== TEKSTFRAGMENT ==
De grote ommezwaai
De privatisering van de Vlaamse investeringsmaatschappij GIMV gaat de laatste rechte lijn in. Dit najaar herschikt ze ruim een derde van haar aandelen. Een operatie van 20 miljard frank, waarmee het een van de grotere Belgische beurslanceringen wordt naast Interbrew. De nieuwe GIMV wil een eigenzinniger koers varen en lonkt naar het buitenland.
H erman Daems, voorzitter van de investeringsmaatschappij GIMV, heeft een nieuw kantoor. Symbolischer kon niet nu de nieuwe GIMV eraan komt: de GIMV zal door haar management internationaler, liquider en sterker worden bestuurd dan voorheen.
Daems werkt in een witte cel met spectaculair zuidoosterlicht. Hij is opgezet met de minimalistische architectuur van Christine Coninx voor de uitbreiding van de kantoren. De roze gevelkleuren van het oudere gedeelte vindt hij afzichtelijk. “Zou aluminium overschilderd kunnen worden?” mijmert hij.
Opvallend in zijn boekenrek is een nummer van The Economist van rond de jaarwisseling. Het blad had toen ‘ How to make mergers work‘ op de cover staan, net in de periode dat de overname van de Nederlandse risicokapitaalverstrekker Alpinvest door de GIMV mislukte. Heeft die mislukking sporen nagelaten? Daems lacht ontspannen. “Neen, absoluut fout. Ik heb géén trauma opgelopen aan de ‘ volte face‘ bij Alpinvest. Voor veel mensen heeft strategie geen prijs, voor mij wel. Ik wil niet te allen prijze iets kopen. Gaat het mijn plafondprijs te boven, dan bedank ik. Trouwens, door de mislukking bij Alpinvest hebben we nadien een deal gesloten die kan tellen en merkelijk goedkoper is. De aanschaf van Alpinvest zou 30 miljard frank hebben gekost. Het had veertig medewerkers, de in mei gekochte durfkapitaalverstrekker Halder Holdings 27. Voor Halder betaalden we anderhalf miljard frank, alleen voor het team. Dus in termen van feet in the streets, een klassieke maatstaf in de branche van de private equity ( nvdr – bedrijven die niet op de beurs noteren), hebben we zeer rendabel gekocht.”

Datasetitems
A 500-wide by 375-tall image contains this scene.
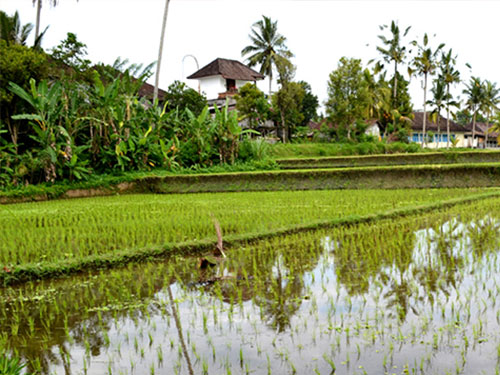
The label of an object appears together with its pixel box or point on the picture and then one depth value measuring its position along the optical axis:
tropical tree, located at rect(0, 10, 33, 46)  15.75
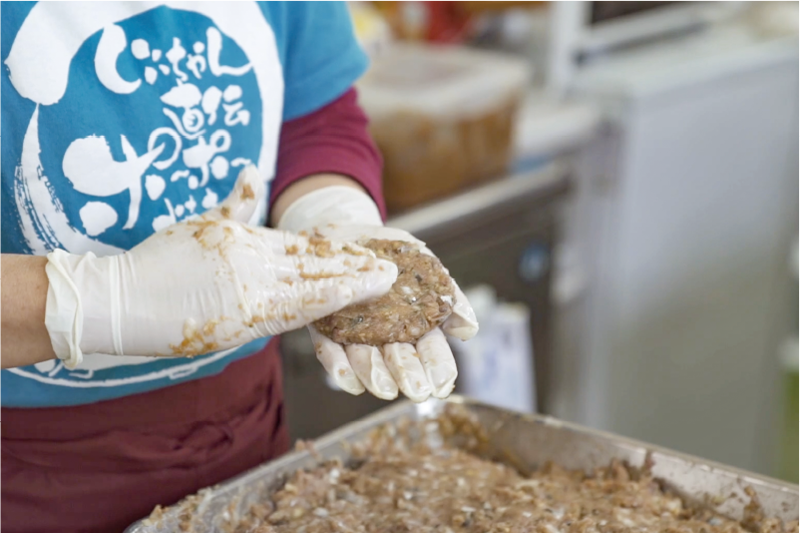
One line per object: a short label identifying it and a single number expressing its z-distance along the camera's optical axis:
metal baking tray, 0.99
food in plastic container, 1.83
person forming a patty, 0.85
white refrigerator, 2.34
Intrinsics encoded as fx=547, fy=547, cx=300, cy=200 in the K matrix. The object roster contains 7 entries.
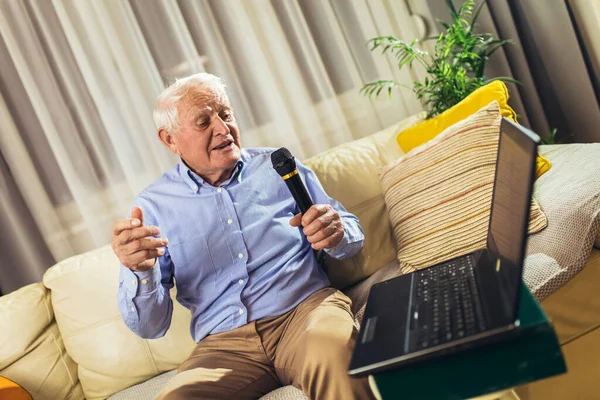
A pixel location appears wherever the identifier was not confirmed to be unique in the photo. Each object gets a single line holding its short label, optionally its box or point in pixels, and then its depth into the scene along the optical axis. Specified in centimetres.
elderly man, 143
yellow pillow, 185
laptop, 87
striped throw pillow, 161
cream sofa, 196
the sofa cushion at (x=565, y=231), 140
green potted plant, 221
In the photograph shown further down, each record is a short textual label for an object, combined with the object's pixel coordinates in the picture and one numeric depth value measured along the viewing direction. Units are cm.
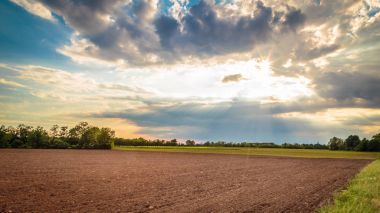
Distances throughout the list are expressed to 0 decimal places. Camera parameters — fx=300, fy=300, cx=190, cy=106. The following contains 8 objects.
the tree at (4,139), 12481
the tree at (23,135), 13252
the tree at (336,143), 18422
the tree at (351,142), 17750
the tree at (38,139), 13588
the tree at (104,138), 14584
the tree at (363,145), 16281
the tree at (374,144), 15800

* * *

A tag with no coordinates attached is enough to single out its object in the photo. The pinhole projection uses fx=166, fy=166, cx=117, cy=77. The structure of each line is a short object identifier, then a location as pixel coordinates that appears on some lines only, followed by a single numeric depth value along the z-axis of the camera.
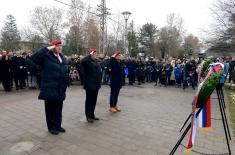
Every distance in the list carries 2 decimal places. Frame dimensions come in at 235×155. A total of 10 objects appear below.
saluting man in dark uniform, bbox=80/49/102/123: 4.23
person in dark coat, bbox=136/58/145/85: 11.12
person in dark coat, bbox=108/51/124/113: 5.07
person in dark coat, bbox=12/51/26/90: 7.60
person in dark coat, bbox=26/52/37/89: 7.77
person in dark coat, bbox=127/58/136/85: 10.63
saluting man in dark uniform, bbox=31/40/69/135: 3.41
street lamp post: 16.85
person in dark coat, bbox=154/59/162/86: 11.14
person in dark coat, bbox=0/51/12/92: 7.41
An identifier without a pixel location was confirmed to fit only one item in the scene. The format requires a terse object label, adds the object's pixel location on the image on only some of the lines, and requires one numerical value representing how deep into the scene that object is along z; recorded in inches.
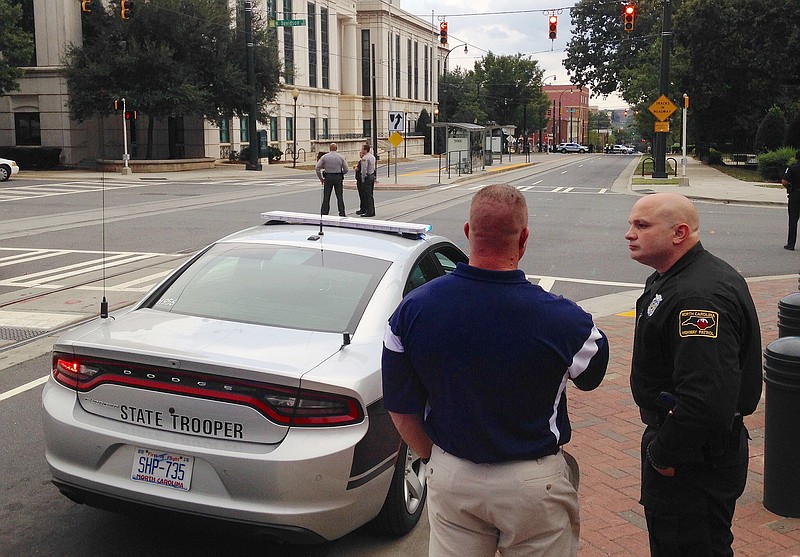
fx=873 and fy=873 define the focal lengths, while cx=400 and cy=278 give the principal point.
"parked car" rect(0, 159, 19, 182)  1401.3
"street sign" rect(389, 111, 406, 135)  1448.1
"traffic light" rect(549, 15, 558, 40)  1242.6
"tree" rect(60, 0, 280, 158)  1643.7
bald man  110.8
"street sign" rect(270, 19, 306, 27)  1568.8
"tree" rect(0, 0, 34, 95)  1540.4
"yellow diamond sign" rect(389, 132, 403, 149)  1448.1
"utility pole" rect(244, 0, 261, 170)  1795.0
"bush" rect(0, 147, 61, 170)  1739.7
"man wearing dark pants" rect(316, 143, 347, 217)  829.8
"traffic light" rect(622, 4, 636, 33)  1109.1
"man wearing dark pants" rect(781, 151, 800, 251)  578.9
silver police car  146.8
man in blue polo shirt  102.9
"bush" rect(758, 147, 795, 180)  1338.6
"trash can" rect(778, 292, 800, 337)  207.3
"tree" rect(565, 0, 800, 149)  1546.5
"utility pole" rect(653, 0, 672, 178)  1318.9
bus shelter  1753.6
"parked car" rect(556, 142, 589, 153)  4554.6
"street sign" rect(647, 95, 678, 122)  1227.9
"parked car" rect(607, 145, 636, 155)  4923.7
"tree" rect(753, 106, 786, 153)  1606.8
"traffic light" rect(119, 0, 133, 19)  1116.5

== OPDRACHTEN ==
1. Hoeveel zou de aanschaf van Alpinvest volgens het tekstfragment over de GIMV hebben gekost?
2. Hervat het tekstfragment over de GIMV en schrijf verder na de laatste zin.

== ANTWOORDEN ==
1. 30 miljard frank.

2.
De GIMV-voorzitter lijkt aan een tussendoortje toe. Vakantie was in juli en augustus niet voor hem weggelegd, door de intensieve voorbereiding van de verzelfstandiging van BarcoNet, de divisie Barco Communication Systems die naar de beurs wordt gebracht, en de management buy-out van Barco Graphics (geassisteerd door concurrent CVC).
In de zomer viel de langverwachte beslissing om 30% tot 40% van de GIMV-aandelen te herplaatsen in binnen- en buitenland. Op dit ogenblik is 30% van de aandelen op de beurs aanwezig, en bezit de overheid 70% in de GIMV. De nieuwe GIMV zal een investeringsmaatschappij worden met 75% min één aandeel bij Belgische en internationale aandeelhouders. De Vlaamse Participatiemaatschappij(VPM), de overheidsholding die technisch de GIMV-stukken bezit, zal decretaal 25% plus één aandeel overhouden.
En er is wel meer veranderd. Het oude tweemanschap Raynier van Outryve en Gerard Van Acker was slechts gedeeltelijk baas in eigen huis. Voorzitter Daems – in tandem met een aangeslagen Van Acker (de KS-affaire achtervolgt de ancien) – kan veel vrijer handelen en zíjn beleid uitvoeren. De Vlaamse regering kan met de kwart-plus-één alleen maar statutenwijzigingen en ingrepen als een splitsing of een fusie blokkeren.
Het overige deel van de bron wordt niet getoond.